Pakistan meets half of its energy needs from gas, all of which is extracted locally. It produces around 4,000 million cubic feet per day (mmcfd) whereas demand, as per estimates, has touched 6,000 mmcfd.

The CNG sector across the country uses approximately 600 mmcfd but with the shortage at power plants, fertiliser companies and households, many have started to question the rationale for using gas as an auto fuel.

Abbasi continued to insist that the CNG association would import LNG. “Of course it’s doable. Considering the problem they face, surely these 1,500 businessmen can come up with Rs10 million each (Rs15 billion) as working capital.”

He said those who choose to be part of the scheme would receive uninterrupted gas. “It’s a win-win situation for everyone. But one thing the CNG station owners should realise is that if this doesn’t happen then they should just keep waiting for gas.”
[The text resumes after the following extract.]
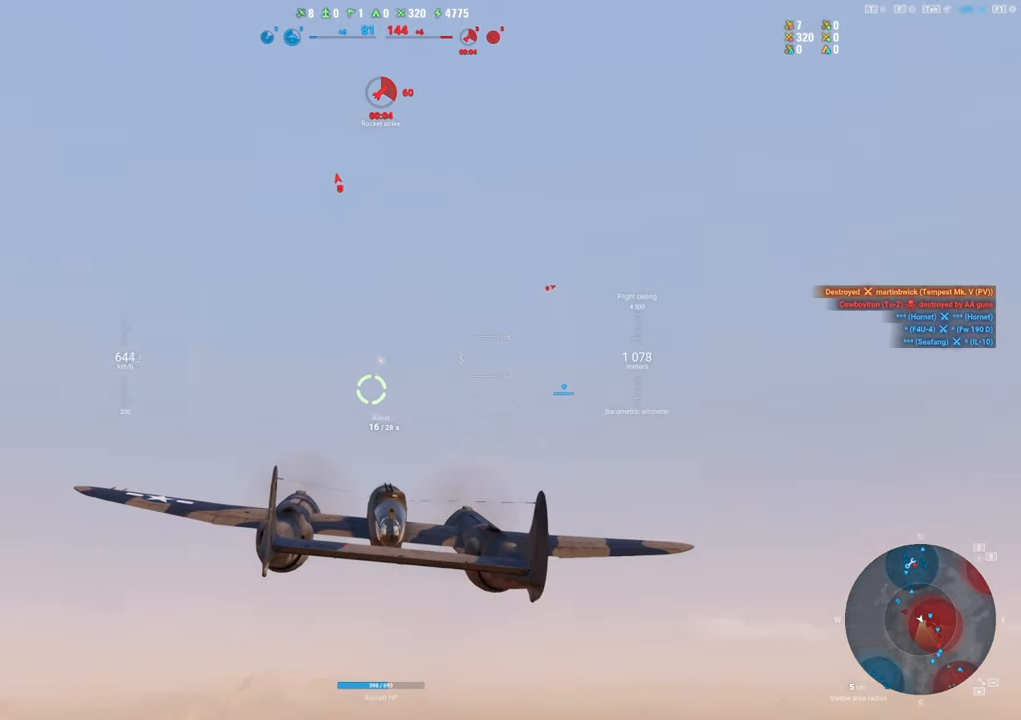
{"keys": ["shift"], "mouse": [], "mouse_move": "still", "events": []}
This LNG-for-CNG model is premised on the notion that imported gas will continue to remain cheaper than petrol. Abbasi has even said that CNG rate will go up by only 5% to 6%.

According to ICIS, an energy information provider, the October-September LNG contracts were priced at $14.7 (Rs1,500) per mmbtu in East Asia. Right now, the CNG stations are paying a fixed price of Rs656 per mmbtu to SSGC and SNGPL.

“There is no way this model can work,” said a former head of Interstate Gas Systems. “For this to work, a weighted average mix of 70% local gas and 30% imported LNG would have to be used to make CNG affordable on the streets.”

Even then the CNG price would have to rise by 38% – not 5% to 6%.

What is even more critical is the way LNG is bought. “The consignment is booked against an upfront payment. The money has to be moved to an escrow account. What would happen if the CNG can’t be sold at a higher price?” the official asked.

Published in The Express Tribune, October 4th, 2014.